捨てられた子犬みたいな目をするくせに、追いかけたくなるとか意味がわからない。


「冗談ばっかり……」


こっちは息もしづらいほどドキドキしているのに。

恨みがましく見つめると、彼は苦笑いになる。


そして、私の左手をそっと掴んで自分の胸の中央に当てた。


「俺も緊張してます」


トクトクと速く刻むその音が、何よりの証拠だった。


「ずっと……ずっとずっとずっとずっと(こじ)らせてきたんで」


その苦しげな声が、私の胸を締め付けた。けれど同時に、喜びでいっぱいになる。


「愛してます。抱いてもいいですか?」


ここにきて、ストレートに聞いてくるなんて。


これまでで一番ドキドキした。心臓が壊れるかもしれない。


でも、逃げられないし逃げたくないし、こうなったら腹をくくるしかないっ……!


ごめんなさい、お兄様!

ヴィアラはシドを襲いますっ!


私は覚悟を決めた。


彼の頬を両手で挟み、自分からキスをする。


「っ!?」


キスというのかもわからない一瞬の触れ合いだったけれど、驚いたシドの紅い目は大きく見開かれていた。
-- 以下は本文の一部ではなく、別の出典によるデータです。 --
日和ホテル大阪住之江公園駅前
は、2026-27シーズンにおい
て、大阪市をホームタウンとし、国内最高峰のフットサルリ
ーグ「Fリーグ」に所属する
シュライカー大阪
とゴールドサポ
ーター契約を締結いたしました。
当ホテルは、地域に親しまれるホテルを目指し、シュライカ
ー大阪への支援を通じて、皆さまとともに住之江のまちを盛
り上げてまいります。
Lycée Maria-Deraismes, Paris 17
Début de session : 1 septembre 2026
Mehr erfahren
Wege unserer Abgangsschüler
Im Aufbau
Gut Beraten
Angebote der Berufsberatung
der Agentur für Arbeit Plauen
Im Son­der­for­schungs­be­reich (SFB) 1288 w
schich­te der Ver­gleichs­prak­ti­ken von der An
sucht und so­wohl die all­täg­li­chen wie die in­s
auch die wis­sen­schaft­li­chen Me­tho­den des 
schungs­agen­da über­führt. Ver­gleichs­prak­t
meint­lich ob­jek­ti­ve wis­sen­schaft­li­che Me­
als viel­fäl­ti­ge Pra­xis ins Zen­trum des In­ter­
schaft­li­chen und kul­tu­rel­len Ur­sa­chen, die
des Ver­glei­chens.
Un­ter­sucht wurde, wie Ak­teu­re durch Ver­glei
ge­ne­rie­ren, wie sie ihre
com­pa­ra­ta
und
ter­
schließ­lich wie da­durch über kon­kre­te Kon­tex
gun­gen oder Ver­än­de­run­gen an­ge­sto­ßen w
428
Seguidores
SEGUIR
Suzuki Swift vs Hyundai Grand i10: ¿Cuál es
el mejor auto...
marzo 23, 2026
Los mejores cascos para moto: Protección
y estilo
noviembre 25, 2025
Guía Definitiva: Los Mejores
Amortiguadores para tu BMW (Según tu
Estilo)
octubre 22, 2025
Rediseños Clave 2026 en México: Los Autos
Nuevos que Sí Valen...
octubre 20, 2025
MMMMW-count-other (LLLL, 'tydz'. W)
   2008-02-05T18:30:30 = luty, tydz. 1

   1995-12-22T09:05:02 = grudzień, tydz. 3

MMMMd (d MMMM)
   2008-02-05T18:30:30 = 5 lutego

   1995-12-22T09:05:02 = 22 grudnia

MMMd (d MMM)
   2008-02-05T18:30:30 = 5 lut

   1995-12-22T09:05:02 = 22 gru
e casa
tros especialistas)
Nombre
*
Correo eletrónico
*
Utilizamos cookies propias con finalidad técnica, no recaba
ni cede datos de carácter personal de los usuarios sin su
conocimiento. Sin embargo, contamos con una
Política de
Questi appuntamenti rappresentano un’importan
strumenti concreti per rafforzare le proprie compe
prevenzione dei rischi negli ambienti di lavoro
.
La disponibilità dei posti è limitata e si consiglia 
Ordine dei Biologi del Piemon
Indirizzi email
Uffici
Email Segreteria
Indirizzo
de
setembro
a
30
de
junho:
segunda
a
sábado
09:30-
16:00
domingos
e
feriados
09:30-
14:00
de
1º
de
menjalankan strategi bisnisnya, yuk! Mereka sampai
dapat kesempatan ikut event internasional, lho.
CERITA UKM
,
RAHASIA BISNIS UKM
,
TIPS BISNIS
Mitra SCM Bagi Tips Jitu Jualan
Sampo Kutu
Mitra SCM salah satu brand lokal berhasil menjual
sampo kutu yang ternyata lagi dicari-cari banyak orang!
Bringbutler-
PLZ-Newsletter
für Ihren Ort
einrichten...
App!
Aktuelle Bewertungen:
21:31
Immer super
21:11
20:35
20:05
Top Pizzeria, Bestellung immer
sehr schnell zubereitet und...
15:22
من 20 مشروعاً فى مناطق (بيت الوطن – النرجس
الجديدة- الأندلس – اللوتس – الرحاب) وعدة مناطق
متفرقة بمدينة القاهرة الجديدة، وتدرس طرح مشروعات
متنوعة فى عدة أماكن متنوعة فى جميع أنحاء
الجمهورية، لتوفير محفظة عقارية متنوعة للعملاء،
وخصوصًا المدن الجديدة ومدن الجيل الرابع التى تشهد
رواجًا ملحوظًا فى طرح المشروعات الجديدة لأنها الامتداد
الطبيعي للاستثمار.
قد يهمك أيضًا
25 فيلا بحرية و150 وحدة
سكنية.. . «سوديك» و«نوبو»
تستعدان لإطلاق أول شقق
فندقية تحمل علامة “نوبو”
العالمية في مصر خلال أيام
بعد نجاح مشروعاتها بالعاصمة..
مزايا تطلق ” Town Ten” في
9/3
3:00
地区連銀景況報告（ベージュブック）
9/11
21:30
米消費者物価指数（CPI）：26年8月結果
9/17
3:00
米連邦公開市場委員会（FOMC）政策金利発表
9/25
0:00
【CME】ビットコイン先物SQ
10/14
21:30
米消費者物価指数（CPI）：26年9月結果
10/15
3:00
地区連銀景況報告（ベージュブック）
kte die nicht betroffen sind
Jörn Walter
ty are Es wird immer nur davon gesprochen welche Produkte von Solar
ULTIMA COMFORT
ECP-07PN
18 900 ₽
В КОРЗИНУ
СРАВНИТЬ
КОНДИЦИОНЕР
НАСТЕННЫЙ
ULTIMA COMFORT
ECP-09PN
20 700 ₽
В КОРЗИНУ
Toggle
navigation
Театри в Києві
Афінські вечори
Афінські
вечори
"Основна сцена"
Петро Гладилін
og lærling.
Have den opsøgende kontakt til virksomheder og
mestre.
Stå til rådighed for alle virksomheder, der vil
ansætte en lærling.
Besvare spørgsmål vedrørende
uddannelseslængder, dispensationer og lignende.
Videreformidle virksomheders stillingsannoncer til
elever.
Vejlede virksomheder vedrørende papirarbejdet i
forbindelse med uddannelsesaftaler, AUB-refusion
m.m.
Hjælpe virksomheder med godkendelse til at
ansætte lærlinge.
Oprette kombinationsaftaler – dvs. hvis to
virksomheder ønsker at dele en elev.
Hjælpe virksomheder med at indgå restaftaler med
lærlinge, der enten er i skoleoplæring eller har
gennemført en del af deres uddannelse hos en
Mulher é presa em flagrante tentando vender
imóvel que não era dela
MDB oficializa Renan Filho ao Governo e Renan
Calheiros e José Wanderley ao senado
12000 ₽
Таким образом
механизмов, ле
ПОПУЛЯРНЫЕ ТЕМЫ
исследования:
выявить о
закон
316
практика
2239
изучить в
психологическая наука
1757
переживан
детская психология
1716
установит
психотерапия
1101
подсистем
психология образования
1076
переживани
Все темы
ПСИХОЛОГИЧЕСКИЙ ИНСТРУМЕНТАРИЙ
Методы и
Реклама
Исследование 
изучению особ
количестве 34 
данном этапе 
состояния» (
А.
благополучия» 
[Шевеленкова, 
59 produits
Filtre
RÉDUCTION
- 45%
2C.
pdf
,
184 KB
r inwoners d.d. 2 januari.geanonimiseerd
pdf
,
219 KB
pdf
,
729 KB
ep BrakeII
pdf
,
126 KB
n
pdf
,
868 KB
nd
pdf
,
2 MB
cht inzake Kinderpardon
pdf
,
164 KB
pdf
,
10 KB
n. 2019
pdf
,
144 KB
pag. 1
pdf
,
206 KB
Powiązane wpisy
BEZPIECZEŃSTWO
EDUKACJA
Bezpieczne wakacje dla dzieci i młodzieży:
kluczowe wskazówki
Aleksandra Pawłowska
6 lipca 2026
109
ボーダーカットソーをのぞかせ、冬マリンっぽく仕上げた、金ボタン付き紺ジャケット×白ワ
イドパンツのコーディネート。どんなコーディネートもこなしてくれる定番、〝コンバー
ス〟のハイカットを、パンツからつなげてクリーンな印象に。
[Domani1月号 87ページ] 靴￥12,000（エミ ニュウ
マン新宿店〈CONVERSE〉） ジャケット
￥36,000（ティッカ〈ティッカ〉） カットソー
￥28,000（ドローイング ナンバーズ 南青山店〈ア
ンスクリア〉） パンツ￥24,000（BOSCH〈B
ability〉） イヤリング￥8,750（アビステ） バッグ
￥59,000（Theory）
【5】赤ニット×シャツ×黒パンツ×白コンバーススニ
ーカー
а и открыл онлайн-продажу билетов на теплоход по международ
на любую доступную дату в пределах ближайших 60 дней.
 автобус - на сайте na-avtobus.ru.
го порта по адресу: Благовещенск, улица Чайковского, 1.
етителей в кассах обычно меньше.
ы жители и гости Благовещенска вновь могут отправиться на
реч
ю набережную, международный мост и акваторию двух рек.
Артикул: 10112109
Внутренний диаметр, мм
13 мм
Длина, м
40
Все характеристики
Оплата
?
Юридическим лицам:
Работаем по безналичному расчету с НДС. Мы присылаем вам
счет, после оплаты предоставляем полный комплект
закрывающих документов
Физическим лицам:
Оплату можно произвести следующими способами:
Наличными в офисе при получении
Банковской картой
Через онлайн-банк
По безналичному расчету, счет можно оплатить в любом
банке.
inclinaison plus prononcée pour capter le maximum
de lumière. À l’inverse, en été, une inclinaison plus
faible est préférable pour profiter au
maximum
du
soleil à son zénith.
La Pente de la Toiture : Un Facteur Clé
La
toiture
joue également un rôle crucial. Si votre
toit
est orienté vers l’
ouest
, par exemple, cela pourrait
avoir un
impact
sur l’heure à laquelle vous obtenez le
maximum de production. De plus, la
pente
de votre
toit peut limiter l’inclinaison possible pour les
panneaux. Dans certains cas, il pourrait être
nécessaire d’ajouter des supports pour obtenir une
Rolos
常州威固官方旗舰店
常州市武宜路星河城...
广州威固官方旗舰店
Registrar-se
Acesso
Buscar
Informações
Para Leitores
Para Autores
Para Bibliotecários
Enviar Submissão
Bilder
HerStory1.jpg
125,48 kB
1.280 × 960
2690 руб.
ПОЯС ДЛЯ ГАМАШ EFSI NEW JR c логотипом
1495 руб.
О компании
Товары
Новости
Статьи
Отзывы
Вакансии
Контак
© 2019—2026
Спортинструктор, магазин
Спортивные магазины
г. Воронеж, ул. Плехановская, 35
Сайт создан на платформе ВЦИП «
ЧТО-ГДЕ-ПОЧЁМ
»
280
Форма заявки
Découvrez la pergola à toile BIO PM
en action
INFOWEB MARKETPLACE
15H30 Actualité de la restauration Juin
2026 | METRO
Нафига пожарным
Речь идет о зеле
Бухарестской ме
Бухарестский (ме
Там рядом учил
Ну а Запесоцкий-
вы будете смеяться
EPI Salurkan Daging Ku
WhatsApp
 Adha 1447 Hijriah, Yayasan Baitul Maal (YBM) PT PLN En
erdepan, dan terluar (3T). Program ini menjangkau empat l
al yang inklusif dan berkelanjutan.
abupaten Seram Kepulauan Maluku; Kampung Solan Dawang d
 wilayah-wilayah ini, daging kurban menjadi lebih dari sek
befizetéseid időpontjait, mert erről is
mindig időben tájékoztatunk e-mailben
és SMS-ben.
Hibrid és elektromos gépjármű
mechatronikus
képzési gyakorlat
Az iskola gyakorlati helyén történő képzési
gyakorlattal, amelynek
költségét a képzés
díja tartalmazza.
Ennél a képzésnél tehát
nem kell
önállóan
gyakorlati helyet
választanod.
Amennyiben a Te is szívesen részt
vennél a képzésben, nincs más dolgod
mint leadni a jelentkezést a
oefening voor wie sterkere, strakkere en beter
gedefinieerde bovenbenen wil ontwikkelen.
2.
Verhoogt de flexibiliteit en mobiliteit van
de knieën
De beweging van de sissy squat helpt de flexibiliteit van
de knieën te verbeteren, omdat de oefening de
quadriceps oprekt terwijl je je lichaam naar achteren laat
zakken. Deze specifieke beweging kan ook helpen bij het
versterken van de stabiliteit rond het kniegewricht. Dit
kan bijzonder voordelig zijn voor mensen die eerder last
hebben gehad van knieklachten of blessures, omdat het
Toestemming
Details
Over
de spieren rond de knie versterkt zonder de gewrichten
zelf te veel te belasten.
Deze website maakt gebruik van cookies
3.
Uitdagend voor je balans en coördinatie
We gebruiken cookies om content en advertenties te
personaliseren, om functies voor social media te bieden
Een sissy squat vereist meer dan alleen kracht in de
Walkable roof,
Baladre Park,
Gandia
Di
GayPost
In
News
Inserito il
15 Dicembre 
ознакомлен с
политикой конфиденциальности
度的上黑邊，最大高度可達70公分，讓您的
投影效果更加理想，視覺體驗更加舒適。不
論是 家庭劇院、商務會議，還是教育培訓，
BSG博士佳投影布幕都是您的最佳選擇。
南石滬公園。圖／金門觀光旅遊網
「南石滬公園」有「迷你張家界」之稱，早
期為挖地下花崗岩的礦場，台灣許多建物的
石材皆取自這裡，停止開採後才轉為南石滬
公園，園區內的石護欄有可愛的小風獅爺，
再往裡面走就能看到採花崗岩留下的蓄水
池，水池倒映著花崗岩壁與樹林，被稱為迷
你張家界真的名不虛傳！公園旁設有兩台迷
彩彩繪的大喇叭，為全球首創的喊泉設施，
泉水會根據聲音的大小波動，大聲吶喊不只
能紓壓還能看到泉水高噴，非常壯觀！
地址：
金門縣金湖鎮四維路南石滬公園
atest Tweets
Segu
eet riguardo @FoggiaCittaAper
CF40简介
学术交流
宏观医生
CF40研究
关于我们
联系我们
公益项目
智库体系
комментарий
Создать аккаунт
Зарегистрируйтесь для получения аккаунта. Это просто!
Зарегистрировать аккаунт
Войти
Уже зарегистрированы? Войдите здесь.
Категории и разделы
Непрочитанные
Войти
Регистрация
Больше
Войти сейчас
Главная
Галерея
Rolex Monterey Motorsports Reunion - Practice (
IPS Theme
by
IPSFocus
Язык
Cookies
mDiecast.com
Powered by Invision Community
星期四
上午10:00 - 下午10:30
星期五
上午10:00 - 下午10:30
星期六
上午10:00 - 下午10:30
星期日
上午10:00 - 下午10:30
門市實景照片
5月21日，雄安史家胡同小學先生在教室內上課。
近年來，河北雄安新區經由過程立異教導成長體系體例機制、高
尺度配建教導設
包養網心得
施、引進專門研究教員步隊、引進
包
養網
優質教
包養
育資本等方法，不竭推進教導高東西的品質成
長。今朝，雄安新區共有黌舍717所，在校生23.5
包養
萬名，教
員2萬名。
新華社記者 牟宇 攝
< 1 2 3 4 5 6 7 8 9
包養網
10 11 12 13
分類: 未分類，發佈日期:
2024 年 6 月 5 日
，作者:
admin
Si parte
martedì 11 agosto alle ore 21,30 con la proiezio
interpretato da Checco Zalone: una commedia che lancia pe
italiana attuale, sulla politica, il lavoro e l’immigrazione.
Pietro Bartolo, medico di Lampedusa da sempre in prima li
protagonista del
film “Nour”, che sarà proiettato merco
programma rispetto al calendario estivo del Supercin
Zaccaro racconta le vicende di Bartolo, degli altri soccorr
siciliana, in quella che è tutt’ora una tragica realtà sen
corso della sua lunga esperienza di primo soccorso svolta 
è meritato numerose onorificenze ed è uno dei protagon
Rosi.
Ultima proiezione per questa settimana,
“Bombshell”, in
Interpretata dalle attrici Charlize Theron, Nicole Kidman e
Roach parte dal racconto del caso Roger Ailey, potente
「……初めてだから、どうしていいかわからないんだけれど」


か細い声でそう言うと、シドが弾かれたように私から離れた。


彼は両手で顔を覆い、ベッドの上でゴロゴロ転がり始める。


何!?なんで転がってるの!?


「あぁ~!!逃げていいって言ったじゃないですか~!何でもうこんな……はぁ、かわいすぎ……!」


逃げられた私はベッドの上で上半身を起こし、茫然となる。


「なにそれ、どういうこと?」


逃げてもいいと言ったり、抱いてもいいかと聞いてきたり、せっかくこっちからキスをしたらこの始末……!

なんなの、私がどれほど勇気を出したと思ってるの!?


私は怒りに任せて枕をシドに投げつけた。ボフッと音がして、直撃した枕が床に転がる。


「決めたっ!もう結婚するまで指一本触れないでちょうだい!!」


「えええ!?ヴィー様!?」


へそを曲げた私は、毛布を頭から被って丸まった。

そっと近づいてきたシドが恐る恐る声をかける。


「ヴィー様、本気ですか?」


「本気よ」


「え、嫌です。絶対に触ります」


「あなたこの状況でよくそんなことが宣言できるわね」


驚いて怒りが霧散した。

この場合、しばらく触れずにいるのが流れだろうに。


「隙あらば触りたいしキスしたいし、匂いも嗅ぎたいのでお許しを」


「ナチュラルに変態を(さら)け出してる!?」


毛布から顔を出すと、シドは平然と言い放った。


「さっきは冗談で……7割以上本気でしたがさすがに今日はマズいと理性を総動員したんです。ヴィー様が起き上がれなくなったら困るでしょう」


起き上がれなくなるのか。

急に現実的なことを突き付けられて、私は妙に納得してしまった。


シドは毛布ごと私を抱き締め、優しい手つきで撫でる。


「それに、ヴィー様のすべてをもらうのは次のご褒美にって決めてるんです」


「次のご褒美って?」


今度は何をするつもりなんだ。ちらりと視線だけ向けると、柔らかな笑みを返された。


「転移魔法を再現してみせますから。なるべく急いで、がんばります」


それは何か月、何年かかるんだろうか。

もしかするとそのときには、私の婚約破棄騒動がすべて解決しているかもしれないな。


温かさに包まれて、私はぼんやりとそんなことを思った。


「気長に待ってる」


「はい、待っててください」


目を閉じると、再び睡魔に襲われる。

きっとそう遠くない未来に、私はシドと一緒に新しい人生を始めるんだろうなとそんな予感を抱きながら眠りに落ちた。